Выбрать главу

Разумеется, для обоснования бесконечного сомнения недостаточно просто утверждать, что очевидное и банальное могут скрывать за собой нечто иное. Нужно, кроме того, объяснить, как и почему это происходит. В формулировании этого подозрения решающую роль для Кьеркегора играет понятие нового. В своих «Философских крохах», опубликованных под псевдонимом Йоханнес Климакус, Кьеркегор показывает, что со времен Сократа очевидность понималась как эффект воспоминания, поскольку душа может идентифицировать как очевидное только то, с чем она уже сталкивалась ранее. Метод Сократа состоял не в том, чтобы научить людей чему-то новому, а в том, чтобы привести их обратно к самим себе, дабы они открыли истину, которая уже заложена в их душах. Это аннулирует статус Сократа как учителя, поскольку он находит истину в душах своих учеников. Тем самым Сократ делает себя как бы несуществующим: он растворяет свою живую экзистенцию в очевидности, к которой подводит своих учеников. Время его собственной жизни является для него всего лишь переходом к вечности и, следовательно, не имеет автономной, экзистенциальной ценности.

Согласно Платону, ученику Сократа, душа опознает вечные идеи как очевидные, потому что уже видела эти идеи до своего прихода в мир. Следовательно, очевидность всегда вытекает из возвращения к источнику, к прошлому, к воспоминанию. Тема воспоминания играет ключевую роль и у Гегеля: постижение рациональности внешнего мира происходит в результате сравнения с историческими формами, которые абсолютный дух принимал в ходе своего развития. Внутренние пространства души оснащены образами, которые душа с рождения получила в наследство от трансцендентного или от коллективной истории человечества. Эффект очевидности возникает, когда опыт, переживаемый душой в реальном мире, соответствует этим образам. Гегелевская система претендует на то, что она содержит в себе исчерпывающее собрание, архив или музей образов, необходимых индивидуальной душе для достижения очевидности в понимании мира. Даже если кто-то отвергает это притязание, заявляя, что гегелевская система требует дополнения, он остается в рамках этой системы — поскольку ее теоретический триумф оказывается лишь исторически отсрочен, как это происходит, например, в марксизме.

Таким образом, традиционное философское понимание очевидности исключает радикально новое. Ведь новое, согласно Кьеркегору, это попросту то, что не имеет прототипов, что нельзя идентифицировать путем сравнения с прошлым. Но если очевидность, разум и логика не допускают нового, то они обесценивают индивидуальную экзистенцию, ведь индивидуум существует во времени. Если истина есть очевидность, а очевидность — воспоминание, следовательно, существование индивидуума напрасно: во время его жизни не может случиться ничего по-настоящему важного. Решающим историческим примером, который Кьеркегор противопоставляет этому тезису, служит христианство.

Христианство представляет собой событие во времени, причем такое событие, которое нельзя идентифицировать посредством воспоминания. Бог показал себя в человеческой форме, банальной для своего времени, а именно в форме странствующего проповедника. Как таковую эту форму можно было легко идентифицировать.
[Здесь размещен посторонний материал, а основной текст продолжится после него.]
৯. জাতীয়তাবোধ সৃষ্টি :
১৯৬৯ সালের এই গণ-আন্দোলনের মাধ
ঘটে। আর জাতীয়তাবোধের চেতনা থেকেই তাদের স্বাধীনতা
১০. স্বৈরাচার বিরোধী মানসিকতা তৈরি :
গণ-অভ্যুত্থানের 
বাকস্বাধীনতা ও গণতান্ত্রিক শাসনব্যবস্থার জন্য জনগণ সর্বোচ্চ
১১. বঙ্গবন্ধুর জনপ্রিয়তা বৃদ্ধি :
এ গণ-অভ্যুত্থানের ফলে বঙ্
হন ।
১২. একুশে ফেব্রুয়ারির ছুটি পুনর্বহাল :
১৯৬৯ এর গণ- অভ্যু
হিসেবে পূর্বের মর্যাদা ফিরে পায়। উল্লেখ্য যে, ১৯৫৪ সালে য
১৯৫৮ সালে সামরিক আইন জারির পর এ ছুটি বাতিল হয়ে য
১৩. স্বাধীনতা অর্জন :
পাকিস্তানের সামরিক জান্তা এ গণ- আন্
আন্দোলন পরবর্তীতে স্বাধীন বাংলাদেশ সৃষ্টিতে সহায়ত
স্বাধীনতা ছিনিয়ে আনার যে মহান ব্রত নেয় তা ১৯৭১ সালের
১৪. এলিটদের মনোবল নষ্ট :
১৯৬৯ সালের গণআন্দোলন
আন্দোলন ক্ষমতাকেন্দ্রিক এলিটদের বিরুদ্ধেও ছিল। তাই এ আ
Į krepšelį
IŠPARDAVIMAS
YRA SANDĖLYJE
Следовательно, современники Христа не имели явной причины для признания в нем Бога, ведь божественное не проявилось в облике Христа сколько-нибудь очевидным образом. Не было никакого внешнего различия между просто человеком и Богом, который стал человеком: если бы существовало такое различие, которое можно было бы установить как очевидное, христианство осталось бы всего-навсего предметом философского анализа.

Абсолютная новизна христианства заключается в абсолютной банальности фигуры Христа. Радикально новое, по определению Кьеркегора, не обнаруживает никаких внешних признаков своей особости и внешне не отличается от банального. Если бы такие признаки имелись, новое можно было бы «опознать», то есть «вспомнить», а это означало бы, что оно на самом деле не ново. Радикально новое — это внутреннее, скрытое различие во внешне неотличимом или, если угодно, в абсолютно банальном.
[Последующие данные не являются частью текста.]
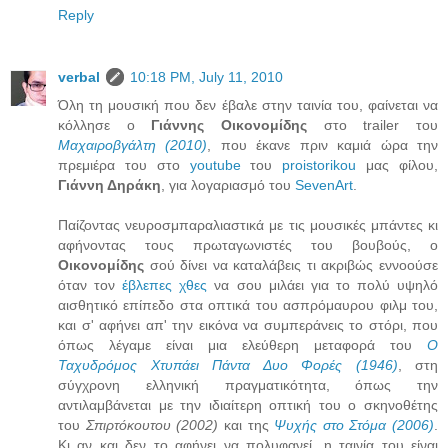
Reply
verbal
10:18 PM, July 11, 2010
Όλη τη μουσική που δεν έβαλε στην ταινία του, φαίνεται να
κόλλησε ο
Γιάννης Οικονομίδης
στο trailer του
Μαχαιροβγάλτη (2010)
, που έκανε πριν καμιά ώρα την
πρεμιέρα του στο
youtube
του
proistorikou
μας φίλου,
Γιάννη Δηράκη
, για λογαριασμό του
SevenArt
.
Παίζοντας νευροσμπαραλιαστικά με τις μουσικές μπάντες κι
αφήνοντας τους πρωταγωνιστές του βουβούς, ο
Οικονομίδης
σού δίνει να καταλάβεις τι ακριβώς εννοούσε
όταν τον
έβλεπες χθες
να σου μιλάει για το πολύ υψηλό
αισθητικό επίπεδο στα οπτικά του ασπρόμαυρου φιλμ του,
και σ' αφήνει απ' την εικόνα να συμπεράνεις το στόρι, που
όπως λέγαμε είναι μια ελεύθερη μεταφορά του
Ο
Ταχυδρόμος Χτυπάει Πάντα Δυο Φορές (1946)
, στη
σύγχρονη ελληνική πραγματικότητα, όπως την
αντιλαμβάνεται με την ιδιαίτερη οπτική του ο σκηνοθέτης
του
Σπιρτόκουτου (2002)
και της
Ψυχής στο Στόμα (2006)
.
Κι αν και δεν το αφήνει να πολυφανεί, η ταινία του είναι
Банальное можно описать как ненужное, избыточное умножение определенных форм и образов по ту сторону их непосредственной очевидности. Скажем, «тип странствующего проповедника» (как выразился бы Ницше) давно всем знаком. Поэтому чрезмерное множество странствующих проповедников банально и избыточно: достаточно того, что данный тип представлен в галерее исторически известных человеческих типов. Существование любого отдельного странствующего проповедника (во времена Христа или сегодня) следует рассматривать как напрасное по причине его абсолютной банальности. Однако это существование заново обретает значение, если можно сказать, что только этот странствующий проповедник, внешне неотличимый от прочих, является истинным Богом. А это делает и других странствующих проповедников, внешне банальных, столь же интересными, поскольку все они при таком новом условии получают по крайней мере индивидуальный шанс на обретение бесконечной значимости.